### PASSAGE
****************************************
Studio album by Jane Birkin
- Released: September 1975
- Label: Fontana
- Producer: Philippe Lerichomme

Jane Birkin chronology
| Di doo dah (1973) | Lolita Go Home (1975) | Ex fan des sixties (1978) |

= Lolita Go Home =

Lolita Go Home is an album by Jane Birkin, released in 1975. Jean-Pierre Sabar arranged the music for the album. About half of the songs were written by composer Serge Gainsbourg with lyrics by Philippe Labro. Their song "Rien pour rien" uses the same melody as Gainsbourg's "Le Cadavre Exquis" (1975). The other half of the album consists of Birkin performing standards from the Great American Songbook.

While the album was largely ignored upon its release, it achieved a cult following among Birkin's fans. The album was included in a 2023 compilation set of Birkin's complete works by the Universal Music Group. Rock & Folk critic Pierre Mikaïloff stated that Birkin weirdly seems more uncomfortable singing in English than she does in French on this album.
****************************************
### DATA UNDER STUDY

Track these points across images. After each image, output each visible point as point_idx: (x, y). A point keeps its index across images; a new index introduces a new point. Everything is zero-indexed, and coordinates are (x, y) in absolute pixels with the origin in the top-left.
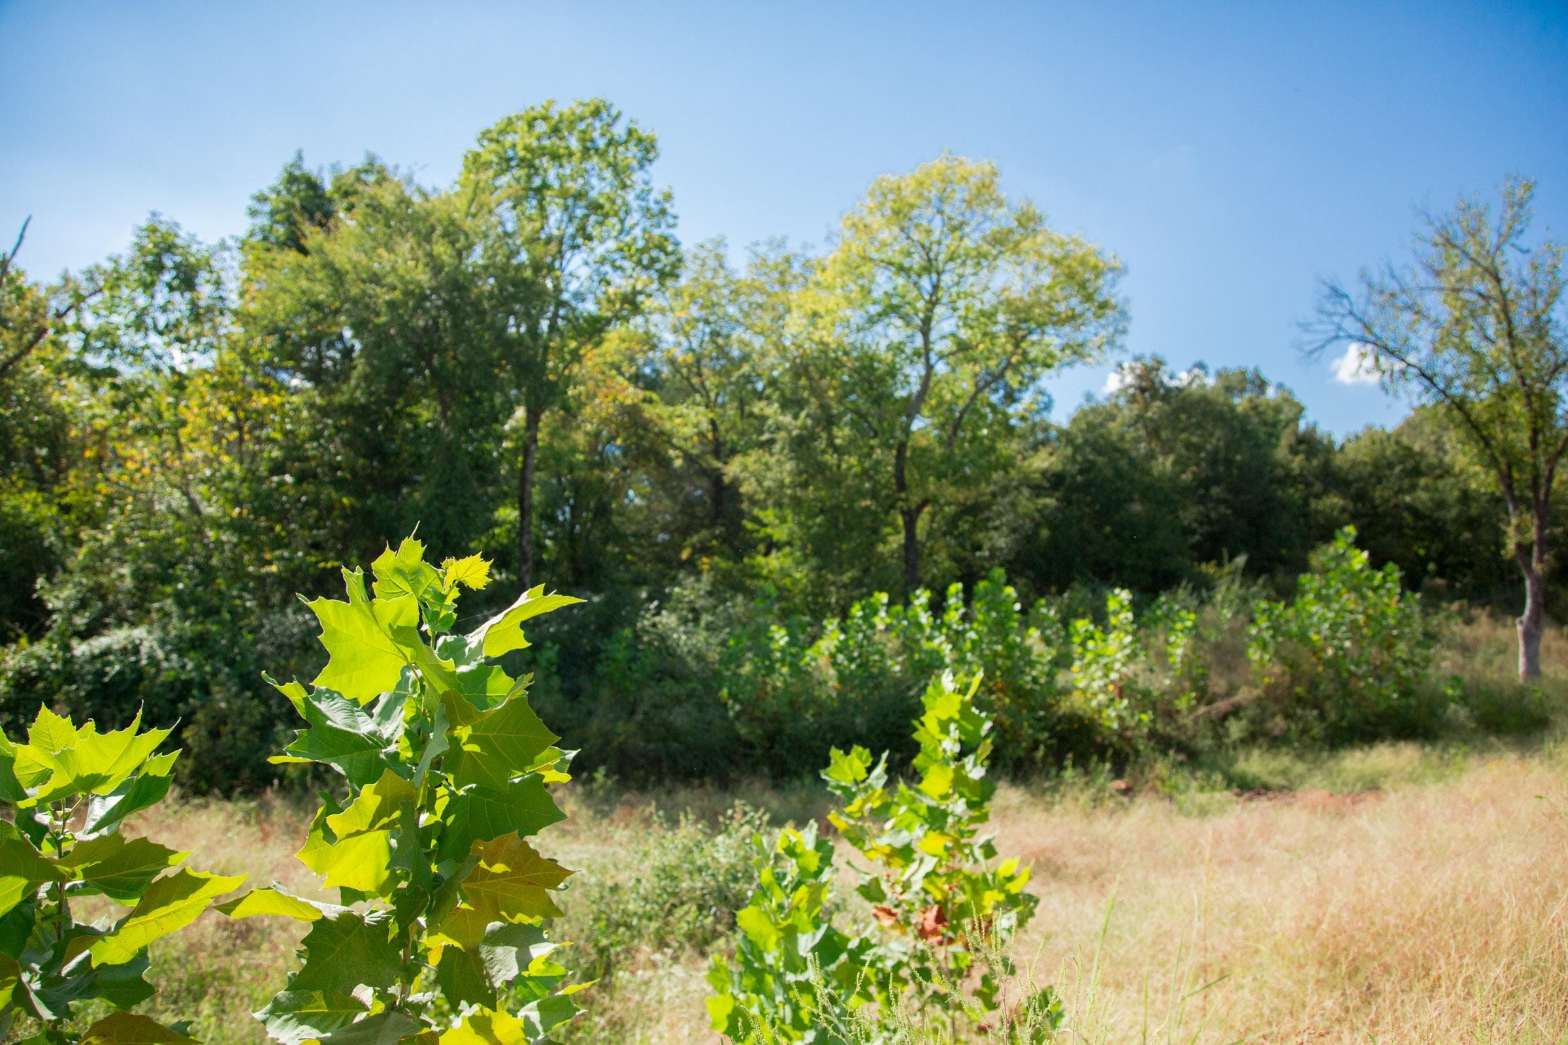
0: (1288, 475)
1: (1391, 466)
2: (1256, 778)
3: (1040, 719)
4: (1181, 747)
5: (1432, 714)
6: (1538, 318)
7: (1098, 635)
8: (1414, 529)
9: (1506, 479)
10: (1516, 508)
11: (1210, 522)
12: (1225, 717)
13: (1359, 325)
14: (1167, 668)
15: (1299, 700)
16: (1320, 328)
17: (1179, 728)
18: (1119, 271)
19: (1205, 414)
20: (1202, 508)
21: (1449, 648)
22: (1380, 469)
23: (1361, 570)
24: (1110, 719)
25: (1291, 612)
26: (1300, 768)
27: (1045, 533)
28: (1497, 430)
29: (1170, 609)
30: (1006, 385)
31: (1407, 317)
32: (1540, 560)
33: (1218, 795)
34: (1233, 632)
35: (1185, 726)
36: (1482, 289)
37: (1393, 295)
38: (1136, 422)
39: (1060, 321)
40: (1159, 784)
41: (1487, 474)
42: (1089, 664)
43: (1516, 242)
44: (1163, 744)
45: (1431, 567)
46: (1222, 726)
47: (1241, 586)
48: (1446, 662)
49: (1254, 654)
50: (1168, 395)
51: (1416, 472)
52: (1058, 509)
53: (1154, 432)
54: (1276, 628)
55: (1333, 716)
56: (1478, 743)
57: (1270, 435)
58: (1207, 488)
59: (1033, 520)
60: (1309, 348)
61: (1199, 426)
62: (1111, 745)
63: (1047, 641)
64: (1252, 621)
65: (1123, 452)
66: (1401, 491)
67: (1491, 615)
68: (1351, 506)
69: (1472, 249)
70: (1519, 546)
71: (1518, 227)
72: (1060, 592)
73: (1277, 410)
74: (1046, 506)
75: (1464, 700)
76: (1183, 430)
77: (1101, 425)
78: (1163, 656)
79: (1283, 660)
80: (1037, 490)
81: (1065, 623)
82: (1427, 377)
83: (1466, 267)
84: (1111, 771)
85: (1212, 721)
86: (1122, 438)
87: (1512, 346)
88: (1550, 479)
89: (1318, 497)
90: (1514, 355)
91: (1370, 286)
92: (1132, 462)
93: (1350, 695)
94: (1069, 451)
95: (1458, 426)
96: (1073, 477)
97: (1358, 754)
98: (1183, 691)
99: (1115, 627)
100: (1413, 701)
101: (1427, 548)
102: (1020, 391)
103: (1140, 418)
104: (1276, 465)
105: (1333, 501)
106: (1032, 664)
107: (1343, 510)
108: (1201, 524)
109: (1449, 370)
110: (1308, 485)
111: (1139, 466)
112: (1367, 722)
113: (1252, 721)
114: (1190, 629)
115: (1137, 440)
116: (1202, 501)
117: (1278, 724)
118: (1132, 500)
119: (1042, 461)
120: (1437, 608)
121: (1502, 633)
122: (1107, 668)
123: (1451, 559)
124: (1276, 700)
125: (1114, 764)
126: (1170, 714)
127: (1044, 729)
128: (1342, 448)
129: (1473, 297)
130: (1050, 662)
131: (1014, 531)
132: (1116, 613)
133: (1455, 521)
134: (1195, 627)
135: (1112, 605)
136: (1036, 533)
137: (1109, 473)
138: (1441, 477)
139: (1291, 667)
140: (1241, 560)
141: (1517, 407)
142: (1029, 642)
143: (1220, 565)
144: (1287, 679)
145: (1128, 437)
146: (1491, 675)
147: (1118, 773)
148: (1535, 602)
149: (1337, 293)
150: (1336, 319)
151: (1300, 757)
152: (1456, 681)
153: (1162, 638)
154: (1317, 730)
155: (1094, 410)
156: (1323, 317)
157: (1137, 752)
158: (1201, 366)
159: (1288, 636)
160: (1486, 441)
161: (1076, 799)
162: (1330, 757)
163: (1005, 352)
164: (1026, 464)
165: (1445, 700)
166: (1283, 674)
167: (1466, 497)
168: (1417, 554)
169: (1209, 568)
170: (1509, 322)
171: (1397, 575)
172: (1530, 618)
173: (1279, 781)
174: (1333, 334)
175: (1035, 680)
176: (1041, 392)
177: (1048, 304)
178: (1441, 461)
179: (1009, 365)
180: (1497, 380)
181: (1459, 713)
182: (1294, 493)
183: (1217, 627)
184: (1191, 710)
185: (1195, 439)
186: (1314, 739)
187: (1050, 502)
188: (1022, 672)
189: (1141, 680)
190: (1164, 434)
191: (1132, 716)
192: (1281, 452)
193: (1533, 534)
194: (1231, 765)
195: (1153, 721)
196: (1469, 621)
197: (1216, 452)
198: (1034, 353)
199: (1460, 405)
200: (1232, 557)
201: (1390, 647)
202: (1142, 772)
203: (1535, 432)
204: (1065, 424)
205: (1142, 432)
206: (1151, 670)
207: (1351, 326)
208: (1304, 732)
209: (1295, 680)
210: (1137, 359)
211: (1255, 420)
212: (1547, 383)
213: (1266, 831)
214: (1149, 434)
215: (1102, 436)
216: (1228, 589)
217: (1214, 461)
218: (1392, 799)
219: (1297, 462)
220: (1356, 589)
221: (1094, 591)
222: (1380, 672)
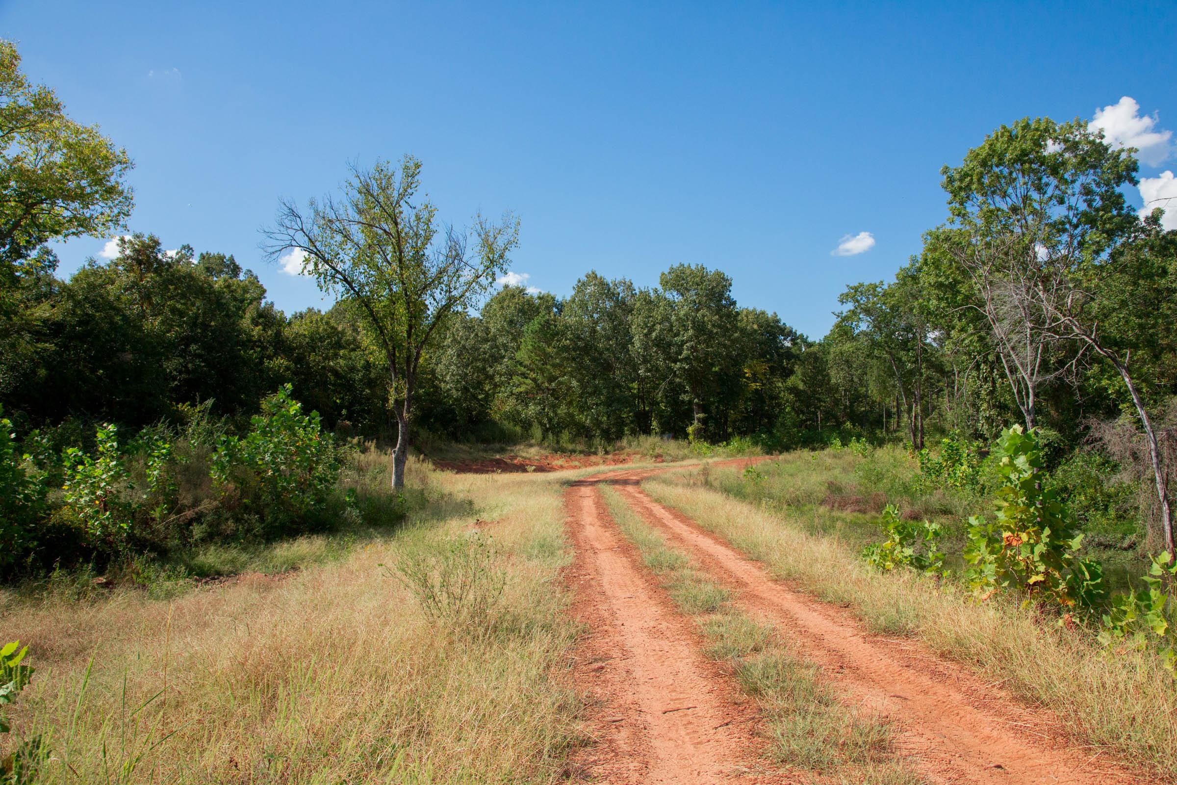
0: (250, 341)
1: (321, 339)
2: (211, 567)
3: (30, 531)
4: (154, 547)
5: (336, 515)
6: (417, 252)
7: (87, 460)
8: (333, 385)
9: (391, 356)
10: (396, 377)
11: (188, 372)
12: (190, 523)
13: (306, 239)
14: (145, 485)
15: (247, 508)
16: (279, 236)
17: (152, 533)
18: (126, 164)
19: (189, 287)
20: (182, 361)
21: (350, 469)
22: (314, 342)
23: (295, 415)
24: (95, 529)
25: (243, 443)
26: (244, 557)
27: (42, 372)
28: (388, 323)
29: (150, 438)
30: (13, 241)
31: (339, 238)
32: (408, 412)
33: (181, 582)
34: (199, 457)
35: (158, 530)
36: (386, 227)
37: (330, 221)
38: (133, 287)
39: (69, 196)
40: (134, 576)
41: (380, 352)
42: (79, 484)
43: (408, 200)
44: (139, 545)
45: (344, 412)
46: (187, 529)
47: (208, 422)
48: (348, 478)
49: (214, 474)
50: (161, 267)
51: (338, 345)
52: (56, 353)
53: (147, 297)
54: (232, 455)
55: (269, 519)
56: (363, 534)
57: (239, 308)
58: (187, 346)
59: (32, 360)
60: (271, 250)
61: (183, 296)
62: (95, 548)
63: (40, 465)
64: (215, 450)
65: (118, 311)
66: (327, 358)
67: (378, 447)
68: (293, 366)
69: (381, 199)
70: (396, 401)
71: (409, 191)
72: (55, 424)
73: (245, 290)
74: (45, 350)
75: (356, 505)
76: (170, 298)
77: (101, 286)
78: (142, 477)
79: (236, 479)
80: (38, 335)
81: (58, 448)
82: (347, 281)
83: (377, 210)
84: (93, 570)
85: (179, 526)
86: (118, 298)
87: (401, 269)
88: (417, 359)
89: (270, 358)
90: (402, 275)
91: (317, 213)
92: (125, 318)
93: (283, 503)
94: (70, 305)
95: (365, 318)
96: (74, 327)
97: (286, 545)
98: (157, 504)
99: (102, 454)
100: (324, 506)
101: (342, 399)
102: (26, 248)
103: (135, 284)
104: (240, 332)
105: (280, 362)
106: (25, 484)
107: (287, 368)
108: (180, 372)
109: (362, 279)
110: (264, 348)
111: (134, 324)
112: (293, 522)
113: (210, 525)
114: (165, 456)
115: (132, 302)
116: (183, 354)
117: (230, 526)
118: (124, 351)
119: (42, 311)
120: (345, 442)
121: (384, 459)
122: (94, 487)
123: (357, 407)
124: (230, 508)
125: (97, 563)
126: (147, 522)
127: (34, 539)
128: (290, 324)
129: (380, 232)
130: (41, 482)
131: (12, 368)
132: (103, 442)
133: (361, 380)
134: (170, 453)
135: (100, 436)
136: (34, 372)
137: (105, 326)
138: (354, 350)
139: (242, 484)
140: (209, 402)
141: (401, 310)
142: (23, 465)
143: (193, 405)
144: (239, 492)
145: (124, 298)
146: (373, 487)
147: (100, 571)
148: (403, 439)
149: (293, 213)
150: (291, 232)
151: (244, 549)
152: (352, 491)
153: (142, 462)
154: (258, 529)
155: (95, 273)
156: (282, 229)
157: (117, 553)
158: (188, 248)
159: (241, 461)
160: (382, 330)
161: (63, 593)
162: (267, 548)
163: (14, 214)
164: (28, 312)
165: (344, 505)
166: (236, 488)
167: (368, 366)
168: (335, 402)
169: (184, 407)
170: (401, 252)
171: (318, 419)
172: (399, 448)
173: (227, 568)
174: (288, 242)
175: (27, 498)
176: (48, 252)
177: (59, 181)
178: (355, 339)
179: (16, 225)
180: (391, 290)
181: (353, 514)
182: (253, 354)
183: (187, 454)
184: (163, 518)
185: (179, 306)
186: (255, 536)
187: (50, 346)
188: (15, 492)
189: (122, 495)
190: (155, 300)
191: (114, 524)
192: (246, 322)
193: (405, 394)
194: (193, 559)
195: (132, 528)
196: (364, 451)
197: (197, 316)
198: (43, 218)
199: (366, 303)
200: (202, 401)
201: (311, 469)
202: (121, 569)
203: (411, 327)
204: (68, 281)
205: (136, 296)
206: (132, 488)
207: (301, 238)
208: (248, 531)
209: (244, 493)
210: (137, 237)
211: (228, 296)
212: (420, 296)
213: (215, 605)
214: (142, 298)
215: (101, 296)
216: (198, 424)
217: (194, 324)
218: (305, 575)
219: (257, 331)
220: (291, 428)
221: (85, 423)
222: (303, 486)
****************************************
### CHECK YOUR UNDERSTANDING
A) In the Lolita Go Home article, why can only part of the album's songs be credited to Serge Gainsbourg and Philippe Labro? Answer in one to three sentences.
B) Summarize the Lolita Go Home article in two sentences.
C) Extend the Lolita Go Home article from where it stops.

### EXPECTED RESULTS
A) Gainsbourg and Labro wrote only about half of the songs. The other half consists of Birkin performing standards from the Great American Songbook.

B) Lolita Go Home is a 1975 Jane Birkin album, arranged by Jean-Pierre Sabar, that pairs songs by Serge Gainsbourg and Philippe Labro with standards from the Great American Songbook. Largely ignored on release, it later gained a cult following among Birkin's fans and was included in Universal Music Group's 2023 set of her complete works.

C)
==Track listing==
Music by Serge Gainsbourg, words by Philippe Labro; except where indicated
1. "Lolita Go Home" (3:08)
2. "What Is This Thing Called Love?" (words and music: Cole Porter) - (2:28)
3. "Bebe Song" (2:41)
4. "Where or When" (music: Richard Rodgers; words: Lorenz Hart) - (3:20)
5. "Si ça peut te consoler" (3:01)
6. "Love for Sale" (words and music: Cole Porter) - (3:41)
7. "Just Me and You" (2:45)
8. "La Fille aux claquettes" (words and music: Serge Gainsbourg) - (2:34)
9. "Rien pour rien" (3:06)
10. "French Graffiti" (2:44)
11. "There's a Small Hotel" (music: Richard Rodgers; words: Lorenz Hart) - (3:05)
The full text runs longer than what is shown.